## Exercise instructions
Copy out, exactly and with nothing else, the stretch of lines that starts at the line containing "Figure 1: Experimental" and finishes at the end of the data.

## Input records

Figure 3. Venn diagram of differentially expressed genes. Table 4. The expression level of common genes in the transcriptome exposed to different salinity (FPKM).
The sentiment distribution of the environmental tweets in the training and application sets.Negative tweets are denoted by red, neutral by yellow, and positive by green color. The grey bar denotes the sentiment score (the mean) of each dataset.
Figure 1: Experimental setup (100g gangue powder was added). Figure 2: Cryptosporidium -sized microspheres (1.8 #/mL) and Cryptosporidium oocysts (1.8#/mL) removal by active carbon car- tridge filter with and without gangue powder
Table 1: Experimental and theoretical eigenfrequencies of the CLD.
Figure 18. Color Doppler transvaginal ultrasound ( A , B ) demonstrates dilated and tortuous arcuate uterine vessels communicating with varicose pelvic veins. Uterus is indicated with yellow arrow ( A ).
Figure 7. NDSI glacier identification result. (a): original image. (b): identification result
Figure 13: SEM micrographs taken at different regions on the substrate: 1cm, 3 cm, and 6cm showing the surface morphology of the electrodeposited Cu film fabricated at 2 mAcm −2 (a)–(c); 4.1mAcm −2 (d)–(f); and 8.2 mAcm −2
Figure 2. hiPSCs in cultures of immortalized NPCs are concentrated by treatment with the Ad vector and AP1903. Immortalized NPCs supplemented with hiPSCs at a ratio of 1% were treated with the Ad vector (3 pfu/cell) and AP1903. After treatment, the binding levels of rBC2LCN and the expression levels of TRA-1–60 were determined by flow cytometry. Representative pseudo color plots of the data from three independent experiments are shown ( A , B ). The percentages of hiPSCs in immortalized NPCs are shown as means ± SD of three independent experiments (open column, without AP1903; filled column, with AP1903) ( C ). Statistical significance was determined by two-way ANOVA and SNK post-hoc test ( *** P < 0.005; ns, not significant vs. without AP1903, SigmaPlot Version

## Answer for this exercise
Figure 1: Experimental setup (100g gangue powder was added). Figure 2: Cryptosporidium -sized microspheres (1.8 #/mL) and Cryptosporidium oocysts (1.8#/mL) removal by active carbon car- tridge filter with and without gangue powder
Table 1: Experimental and theoretical eigenfrequencies of the CLD.
Figure 18. Color Doppler transvaginal ultrasound ( A , B ) demonstrates dilated and tortuous arcuate uterine vessels communicating with varicose pelvic veins. Uterus is indicated with yellow arrow ( A ).
Figure 7. NDSI glacier identification result. (a): original image. (b): identification result
Figure 13: SEM micrographs taken at different regions on the substrate: 1cm, 3 cm, and 6cm showing the surface morphology of the electrodeposited Cu film fabricated at 2 mAcm −2 (a)–(c); 4.1mAcm −2 (d)–(f); and 8.2 mAcm −2
Figure 2. hiPSCs in cultures of immortalized NPCs are concentrated by treatment with the Ad vector and AP1903. Immortalized NPCs supplemented with hiPSCs at a ratio of 1% were treated with the Ad vector (3 pfu/cell) and AP1903. After treatment, the binding levels of rBC2LCN and the expression levels of TRA-1–60 were determined by flow cytometry. Representative pseudo color plots of the data from three independent experiments are shown ( A , B ). The percentages of hiPSCs in immortalized NPCs are shown as means ± SD of three independent experiments (open column, without AP1903; filled column, with AP1903) ( C ). Statistical significance was determined by two-way ANOVA and SNK post-hoc test ( *** P < 0.005; ns, not significant vs. without AP1903, SigmaPlot Version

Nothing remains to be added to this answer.